Skull of stem-mammal Morganucodon, showing septomaxilla in grey

The septomaxilla is a skull bone found in tetrapods. A generally small bone, it is associated with the nasal opening of the skull, either within or adjacent to it, and with the nasolacrimal duct.

== Evolution ==
The homology of the septomaxilla of tetrapods to bones present in fish is disputed; it has been variously suggested to be homologous to the anterior tectal or lateral rostral.

The septomaxilla is retained by some living amphibians (lissamphibians) including frogs, salamanders and caecilians, as well as lepidosaurian reptiles including snakes, some lizards and the tuatara.
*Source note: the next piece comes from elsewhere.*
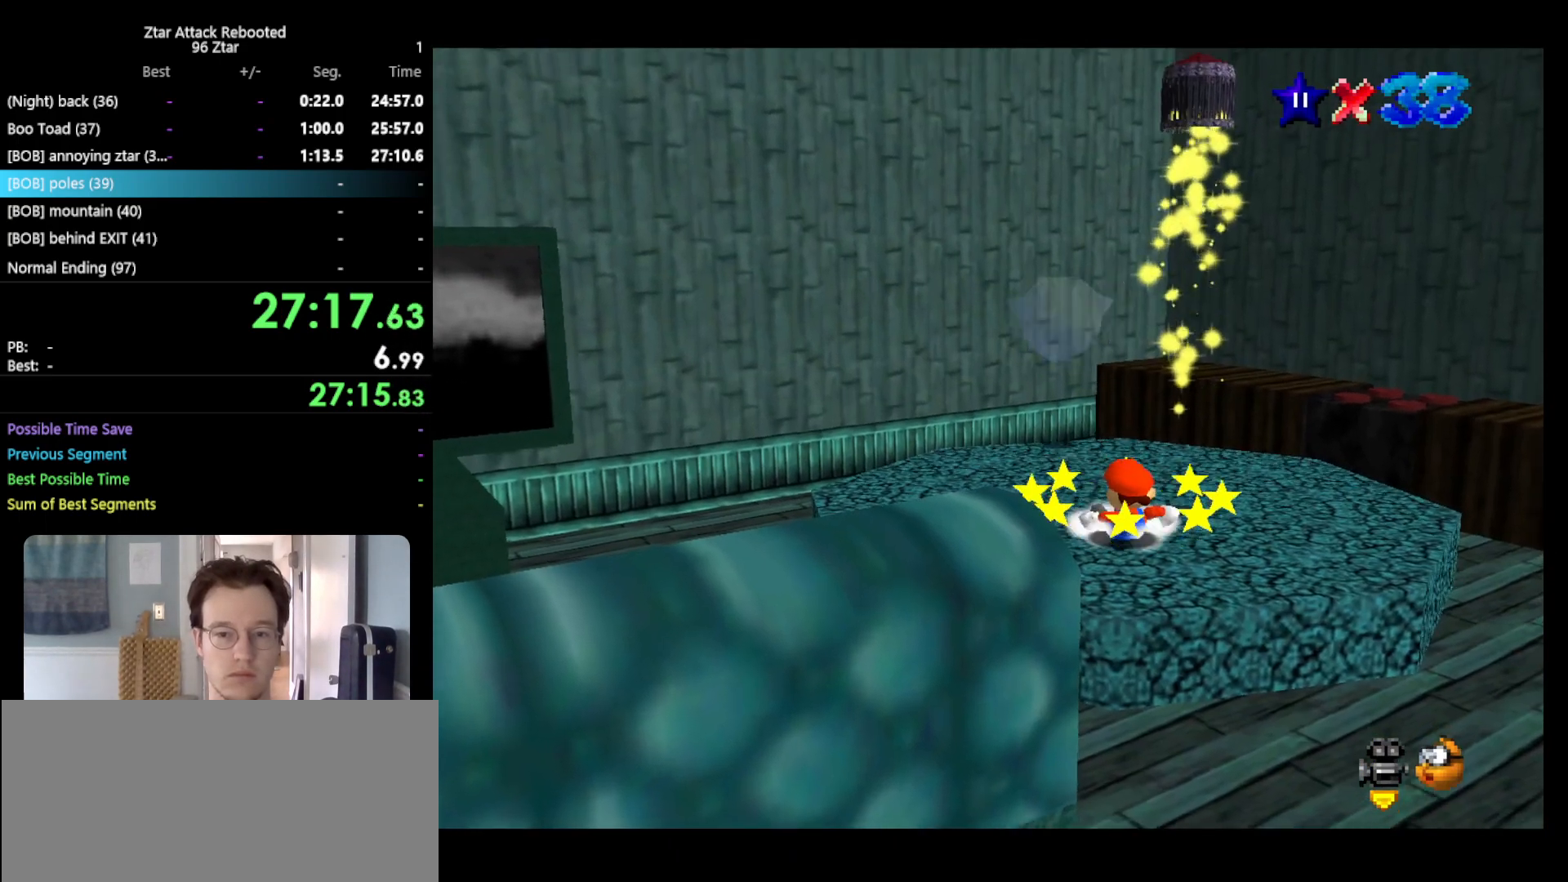
{"buttons": ["A", "B"], "left_stick": "center", "events": [[17, "left_stick", "up"], [350, "A", "down"], [383, "B", "down"], [417, "left_stick", "center"]]}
It has been lost in turtles.

The septomaxilla is rarely found in archosauromorphs, but has been identified in Tanystropheus, Trilophosaurus, the rhynchosaurs Hyperodapedon and Teyumbaita, Prolacerta, and the basal archosauriform Proterosuchus. There is no evidence for a septomaxilla in archosauriforms (including living crocodilians and birds) other than Proterosuchus. An element found in phytosaurs sometimes called the "septomaxilla" is not homologous to the septomaxilla of other tetrapods.

It is particularly well developed within many non-mammalian synapsids, where it forms a floor to the nasal opening. It is present as a distinct bone above the premaxilla in monotreme mammals. In most therian mammals, it is generally suggested to have been lost (though it has been proposed to be present in xenarthrans), but it has recently been argued by some authors that in fact the "premaxilla" of therian mammals is actually developmentally homologous to the septomaxilla, which they suggest had become enlarged and tooth-bearing, with the true premaxilla being entirely lost. This hypothesis has not been supported by further developmental evidence.